Doomsday

It was somewhere between Alaska and Manila, last March 31, when I first learned that the world is (supposedly) going to end tomorrow.

“I was looking at you since we were waiting to board and I felt God told me to give this to you,” an old woman told me. She, a Filipina, a grandmother to two young children who she left in their seats in the Eva Air plane, probably mustered all the courage in her tiny frame to talk to me. “I don’t usually do this,” she said, “but I just had to talk to you.”

The next thing I knew, she handed me some sheets of paper, photocopied. I stole a quick glance at it, read several key words and Bible references, and volunteered the information,

“Oh, I’m also a Christian.”

This should save her the effort of trying to win me over to God’s side with her 3-point spiel on how people can get to heaven.

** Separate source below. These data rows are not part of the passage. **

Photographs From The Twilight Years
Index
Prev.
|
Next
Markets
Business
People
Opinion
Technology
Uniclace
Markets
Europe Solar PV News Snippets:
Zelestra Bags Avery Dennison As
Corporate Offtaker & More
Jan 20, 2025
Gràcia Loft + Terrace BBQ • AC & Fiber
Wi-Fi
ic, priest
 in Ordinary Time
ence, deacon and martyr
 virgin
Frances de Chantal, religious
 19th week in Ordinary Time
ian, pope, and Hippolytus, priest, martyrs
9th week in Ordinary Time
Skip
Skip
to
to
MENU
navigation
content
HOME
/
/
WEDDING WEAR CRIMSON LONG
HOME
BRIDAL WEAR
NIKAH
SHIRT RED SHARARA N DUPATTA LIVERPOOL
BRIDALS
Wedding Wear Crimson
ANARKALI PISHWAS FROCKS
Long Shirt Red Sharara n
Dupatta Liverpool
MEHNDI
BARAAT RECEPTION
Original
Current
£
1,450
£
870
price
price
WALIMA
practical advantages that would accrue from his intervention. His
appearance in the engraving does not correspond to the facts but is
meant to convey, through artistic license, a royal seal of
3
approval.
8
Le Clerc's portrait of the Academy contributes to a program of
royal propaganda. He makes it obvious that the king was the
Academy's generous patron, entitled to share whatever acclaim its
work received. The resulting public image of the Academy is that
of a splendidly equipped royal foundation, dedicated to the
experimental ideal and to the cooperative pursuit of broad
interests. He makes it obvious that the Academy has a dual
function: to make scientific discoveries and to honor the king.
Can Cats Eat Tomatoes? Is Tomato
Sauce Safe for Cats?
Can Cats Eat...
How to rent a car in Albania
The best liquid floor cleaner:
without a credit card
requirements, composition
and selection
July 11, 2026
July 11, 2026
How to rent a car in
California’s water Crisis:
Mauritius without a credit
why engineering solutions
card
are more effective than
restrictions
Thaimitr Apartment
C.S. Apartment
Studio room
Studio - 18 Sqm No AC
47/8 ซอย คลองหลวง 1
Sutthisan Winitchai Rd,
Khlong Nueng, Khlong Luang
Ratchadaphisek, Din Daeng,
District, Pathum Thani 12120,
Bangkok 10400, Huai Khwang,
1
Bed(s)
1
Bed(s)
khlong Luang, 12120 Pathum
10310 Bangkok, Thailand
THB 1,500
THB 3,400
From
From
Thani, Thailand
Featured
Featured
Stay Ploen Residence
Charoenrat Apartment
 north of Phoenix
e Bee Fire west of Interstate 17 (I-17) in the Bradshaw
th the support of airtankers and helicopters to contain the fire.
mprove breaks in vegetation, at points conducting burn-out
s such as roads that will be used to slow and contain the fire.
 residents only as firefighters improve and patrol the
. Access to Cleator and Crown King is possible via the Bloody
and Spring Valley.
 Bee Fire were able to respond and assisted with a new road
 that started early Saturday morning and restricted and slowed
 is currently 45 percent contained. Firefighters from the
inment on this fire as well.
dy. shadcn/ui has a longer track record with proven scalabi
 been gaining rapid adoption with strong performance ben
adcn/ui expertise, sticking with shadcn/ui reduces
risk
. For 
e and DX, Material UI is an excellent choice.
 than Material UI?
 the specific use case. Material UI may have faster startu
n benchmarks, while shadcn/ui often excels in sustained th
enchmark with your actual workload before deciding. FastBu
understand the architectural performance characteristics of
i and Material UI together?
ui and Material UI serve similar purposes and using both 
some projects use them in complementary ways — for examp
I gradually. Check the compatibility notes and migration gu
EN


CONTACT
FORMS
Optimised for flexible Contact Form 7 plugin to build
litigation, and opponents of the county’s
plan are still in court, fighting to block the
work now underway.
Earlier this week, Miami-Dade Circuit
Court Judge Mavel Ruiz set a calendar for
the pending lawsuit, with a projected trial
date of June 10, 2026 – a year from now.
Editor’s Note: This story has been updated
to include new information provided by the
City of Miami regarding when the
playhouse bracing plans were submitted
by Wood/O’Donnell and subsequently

Not that I would have minded but I thought it would be better to stop her that early from preaching to the choir.

We engaged in small talk and I told her about how I also help produce reading materials for people, I working for a Christian publishing company. She, on the other hand, spends most of her time looking after her grandkids while her daughter and son-in-law are away at work. Since she stays home for most of the time, she found a wonderful preoccupation: watching TV.

It is on TV that she stumbled upon the Family Radio ministry. She’d religiously (pun intended) watch their program, which ran 24/7, and attributed her growing knowledge of God to it. If I had a time machine then and could’ve fast-forwarded to at least seven weeks, I wouldn’t have been surprised to hear what she told me.

May 21, 2011. The world expires. Good-bye to life.

My first reaction was alarm. Oh no! She is misguided. Nobody knows when Jesus is coming again. He Himself said that only the Father knows.

Then it was my turn to speak. As lovingly as I could, I shared with her how no human being can speak so authoritatively about such things. Yes, I love God, I believe the Bible and I am sure that yes, this present world will end someday. And yes, there is heaven to look forward to. But there is absolutely nobody who can mark the end of the world in any calendar. Many have tried, but failed.

With a will firmly set as a flint, she did not buckle and insisted, gently though, that I read the photocopied material that explained why 2011 calendars should only have five months. I accepted it but not without doing my own pleading,

“I will pray for you. And if we reach May 22, would you please reconsider your beliefs?”

She paused for a moment and smiled. I smiled back and said thanks. With concern in my heart my eyes were fixed on her as she made her way back to her seat.

How interesting this up-in-the-air conversation had been.

I don’t have harsh words to say about her and other doomsayers. Many of them are sincere about what they believe in or else they wouldn’t risk being labeled as nuts as they boldly announce to whoever has ten seconds to spare what is going to happen to the world.

Are they brave? Or just foolish? Should I feel disdain towards them for propagating what they think is the truth or should I feel compassion instead and allow this feeling to spur me towards loving people no matter what their size, shape, color, or religious inclination?

It is easier to be smug, sit with the Pharisees and watch other people fall into their own destruction. Aside from doomsday preachers, I’m talking about people around us who are stubbornly heading towards the wrong road. Don’t we silently wish we’d have a taste of the delicious satisfaction of being able to say someday, “Hah, you deserved that, foolish you. I told you God will come and get you. See?! “ I might not have verbalized these words to anybody but I have recited these words, again and again, when my only audience is myself. Yet I want to purge these ugly words from my heart, the poison of condemnation from my lips. I may never be on their side in the case of circumventing the truth or their deliberately turning a blind eye to what God’s word says is right but it doesn’t mean I should stop loving them.

Oh, Lord, how hard!

I’m really hoping the world doesn’t end tomorrow. Because I need more than a day to change and strip out of this robe I am wearing, and love people—really love them—better.